Não haverá superação da crise política sem diálogo e sem que essa solução passe pelos atuais atores da política brasileira. Pois bem, na mesma semana em que Lula esteve em Brasília e conversou com Dilma, tomou café da manhã com senadores do PMDB e do PT na casa de Renan Calheiros, outros parlamentares fizeram reuniões
O líder do PMDB no Senado, Eunício Oliveira, anunciou, após um jantar organizado pelo senador Tasso Jereissatti - que contou com as presenças dos peemedebistas Renan Calheiros e Romero Jucá e dos tucanos José Serra, Antônio Anastasia, Cássio Cunha Lima, Aloysio Nunes e Aécio Neves -, que os dois partidos vão trabalhar juntos “para encontrar uma saída para o país”.
Em outro momento, o ex-governador do Rio Grande do Sul, Tarso Genro (PT), publicou no Globo um artigo em resposta a outro feito por Fernando Henrique, em que propõe diálogo. Tarso diz que “cidadãos sensatos preferem uma saída negociada que fortalece a democracia”.
Para ele, esse diálogo poderia abrir a possibilidade para a convocação de uma constituinte que trataria de temas cuja legitimidade só “poderia vir do poder constituinte do povo”. E alerta: “Caso contrário, o que teremos é uma radicalização que só tende a reproduzir violência e ilegalidade”.
E no Congresso há movimentos defendendo o parlamentarismo, o parlamentarismo misto, enfim. Mas já há fortes reações contrárias a tal saída, inclusive por parte da Folha, defensora “há décadas” do parlamentarismo. Mas que considera que implantá-lo agora, nesse momento específico de crise política, é “adotá-lo de improviso”.
Lembro aqui que o parlamentarismo foi implantado no Brasil em 1961 e revogado através de plebiscito em 1963. Uma segunda tentativa ocorreu em 1993. Por determinação da nova Constituição, 55,6% dos brasileiros optaram pela continuação do presidencialismo. Apenas 24,9 foram contrários.

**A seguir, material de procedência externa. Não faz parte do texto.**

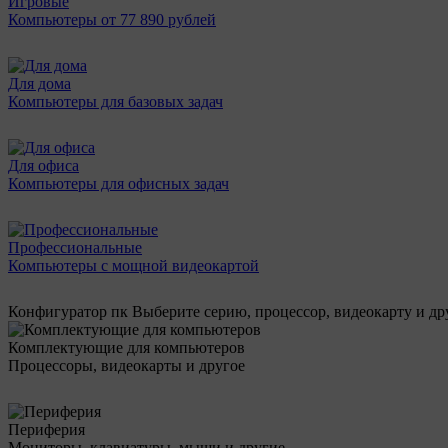
Игровые
Компьютеры от 77 890 рублей
Для дома
Компьютеры для базовых задач
Для офиса
Компьютеры для офисных задач
Профессиональные
Компьютеры с мощной видеокартой
Конфигуратор пк
Выберите серию, процессор, видеокарту и д
Комплектующие для компьютеров
Процессоры, видеокарты и другое
Периферия
Мониторы, клавиатуры, мыши и другие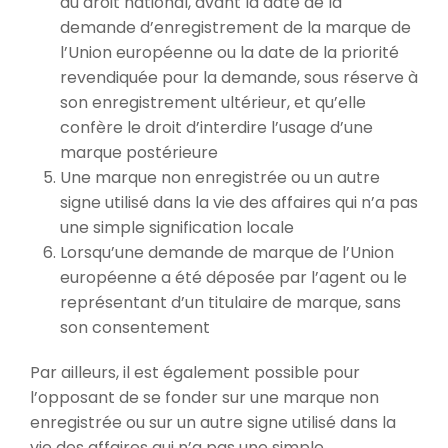
au droit national, avant la date de la
demande d’enregistrement de la marque de
l’Union européenne ou la date de la priorité
revendiquée pour la demande, sous réserve à
son enregistrement ultérieur, et qu’elle
confère le droit d’interdire l’usage d’une
marque postérieure
Une marque non enregistrée ou un autre
signe utilisé dans la vie des affaires qui n’a pas
une simple signification locale
Lorsqu’une demande de marque de l’Union
européenne a été déposée par l’agent ou le
représentant d’un titulaire de marque, sans
son consentement
Par ailleurs, il est également possible pour
l’opposant de se fonder sur une marque non
enregistrée ou sur un autre signe utilisé dans la
vie des affaires qui n’a pas une simple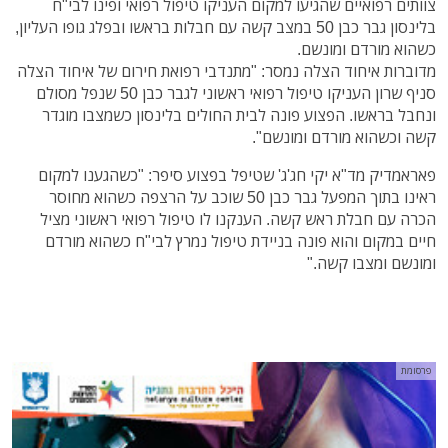
צוותים רפואיים שהגיעו למקום העניקו טיפול רפואי ופינו לבי"ח
בלינסון גבר כבן 50 במצב קשה עם חבלות בראשו ובפלג גופו העליון,
כשהוא מורדם ומונשם.
מדוברות איחוד הצלה נמסר: "מתנדבי רפואת חירום של איחוד הצלה
סניף שרון העניקו טיפול רפואי ראשוני לגבר כבן 50 שנפל מסולם
ונחבל בראשו. הפצוע פונה לבית החולים בלינסון כשמצבו מוגדר
קשה וכשהוא מורדם ומונשם".
פאראמדיק מד"א יקי חג'ג' שטיפל בפצוע סיפר: "כשהגענו למקום
ראינו בתוך המפעל גבר כבן 50 שוכב על הרצפה כשהוא מחוסר
הכרה עם חבלת ראש קשה. הענקנו לו טיפול רפואי ראשוני מציל
חיים במקום והוא פונה בניידת טיפול נמרץ לבי"ח כשהוא מורדם
ומונשם ומצבו קשה."
פרסומת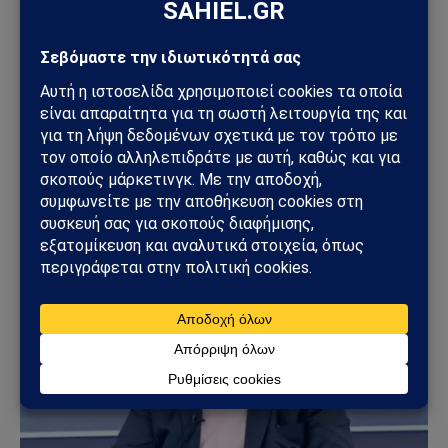
ΕΘΝΙΚΆ
Νέα ένταση στο Αιγαίο: Δύο εμπλοκές ελληνικών
και τουρκικών μαχητικών επαναφέρουν το
σκηνικό αντιπαράθεσης
23/06/2026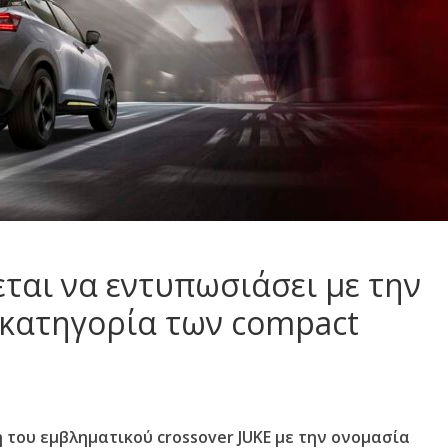
χεται να εντυπωσιάσει με την
 κατηγορία των compact
η του εμβληματικού crossover JUKE με την ονομασία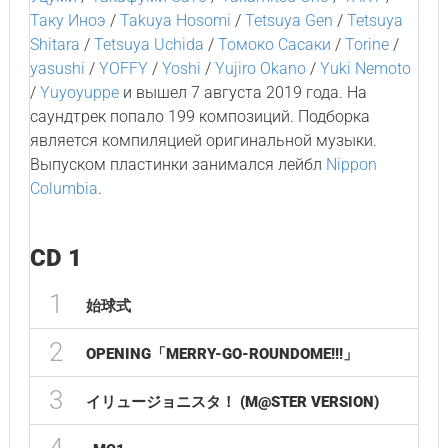
Таку Иноэ
/
Takuya Hosomi
/
Tetsuya Gen
/
Tetsuya
Shitara
/
Tetsuya Uchida
/
Томоко Сасаки
/
Torine
/
yasushi
/
YOFFY
/
Yoshi
/
Yujiro Okano
/
Yuki Nemoto
/
Yuyoyuppe
и вышел 7 августа 2019 года. На
саундтрек попало 199 композиций. Подборка
является компиляцией оригинальной музыки.
Выпуском пластинки занимался лейбл
Nippon
Columbia
.
CD 1
1
始球式
2
OPENING「MERRY-GO-ROUNDOME!!!」
3
イリュージョニスタ！ (M@STER VERSION)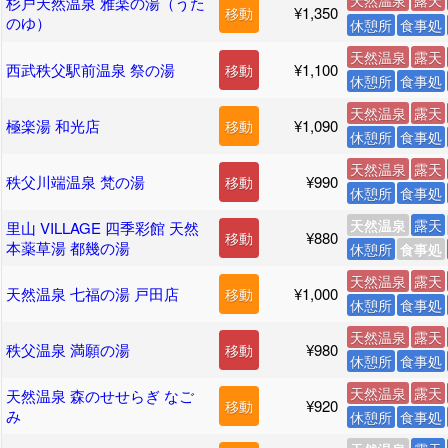
天然温泉
露天
杉戸天然温泉 雅楽の湯（うた
¥1,350
移動
のゆ）
休憩所
食事処
天然温泉
露天
西武秩父駅前温泉 祭の湯
¥1,100
移動
休憩所
食事処
天然温泉
露天
極楽湯 和光店
¥1,090
移動
休憩所
食事処
天然温泉
露天
秩父川端温泉 梵の湯
¥990
移動
休憩所
食事処
天然温泉
露天
里山 VILLAGE 四季彩館 天然
¥880
移動
本薬草湯 都幾の湯
休憩所
食事処
天然温泉
露天
天然温泉 七福の湯 戸田店
¥1,000
移動
休憩所
食事処
天然温泉
露天
秩父温泉 満願の湯
¥980
移動
休憩所
食事処
天然温泉
露天
天然温泉 森のせせらぎ なご
¥920
移動
み
休憩所
食事処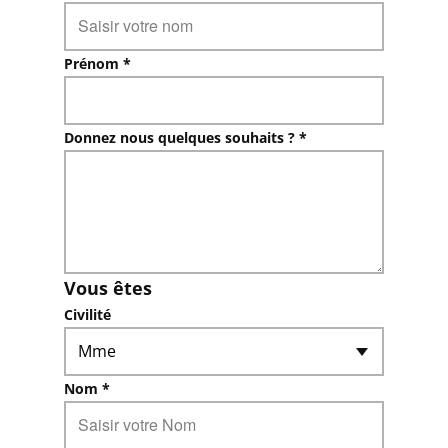
Prénom *
Donnez nous quelques souhaits ? *
Vous êtes
Civilité
Nom *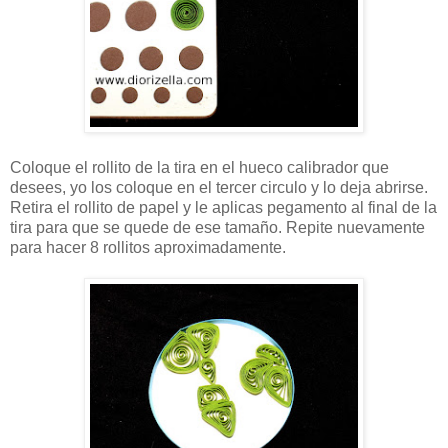
Coloque el rollito de la tira en el hueco calibrador que
desees, yo los coloque en el tercer circulo y lo deja abrirse.
Retira el rollito de papel y le aplicas pegamento al final de la
tira para que se quede de ese tamaño. Repite nuevamente
para hacer 8 rollitos aproximadamente.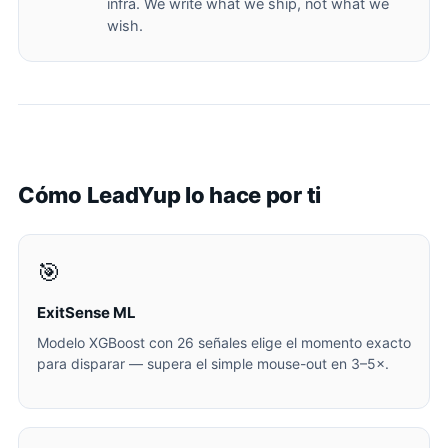
infra. We write what we ship, not what we
wish.
Cómo LeadYup lo hace por ti
🎯
ExitSense ML
Modelo XGBoost con 26 señales elige el momento exacto
para disparar — supera el simple mouse-out en 3–5×.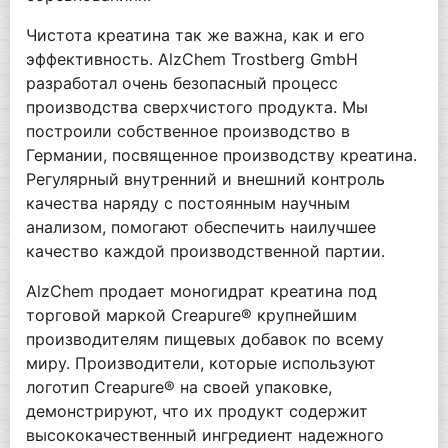
Чистота креатина так же важна, как и его
эффективность. AlzChem Trostberg GmbH
разработал очень безопасный процесс
производства сверхчистого продукта. Мы
построили собственное производство в
Германии, посвященное производству креатина.
Регулярный внутренний и внешний контроль
качества наряду с постоянным научным
анализом, помогают обеспечить наилучшее
качество каждой производственной партии.
AlzChem продает моногидрат креатина под
торговой маркой Creapure® крупнейшим
производителям пищевых добавок по всему
миру. Производители, которые используют
логотип Creapure® на своей упаковке,
демонстрируют, что их продукт содержит
высококачественный ингредиент надежного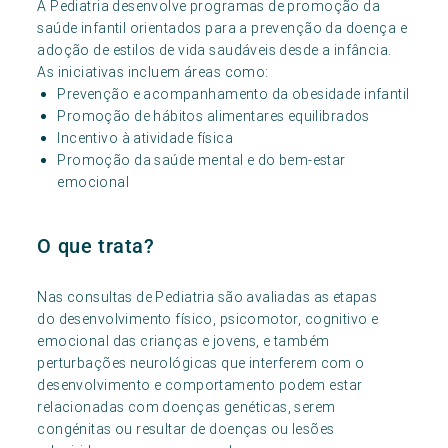
A Pediatria desenvolve programas de promoção da
saúde infantil orientados para a prevenção da doença e
adoção de estilos de vida saudáveis desde a infância.
As iniciativas incluem áreas como:
Prevenção e acompanhamento da obesidade infantil
Promoção de hábitos alimentares equilibrados
Incentivo à atividade física
Promoção da saúde mental e do bem-estar
emocional
O que trata?
Nas consultas de Pediatria são avaliadas as etapas
do desenvolvimento físico, psicomotor, cognitivo e
emocional das crianças e jovens, e também
perturbações neurológicas que interferem com o
desenvolvimento e comportamento podem estar
relacionadas com doenças genéticas, serem
congénitas ou resultar de doenças ou lesões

E vale lembrar que nessa época vivíamos o período de hiperinflação, quando os preços dos produtos eram remarcados mais de uma vez em um só dia a inflação anual era de cerca de 2.500% ao ano.
Outro detalhe importante é que dificilmente o povo, o eleitor brasileiro iria optar por conceder mais poderes aos parlamentares. O desgaste dos nossos representantes é imenso. A falta de confiança é enorme, portanto, não dá pra imaginar que a sociedade aceite qualquer mudança oriunda de um Poder desprezado.
A solução para a crise só pode vir do diálogo e dentro da lei. Caso contrário, estaremos participando, situação e oposição, da destruição de uma das partes, o que irá aprofundar a destruição da política ou a sua decadência.
Antes de qualquer coisa seria fundamental, por parte da classe política, que fossem debatidos com sinceridade e preocupação com o país as regras de financiamento eleitoral e reforma política que reduza o número de siglas, por exemplo.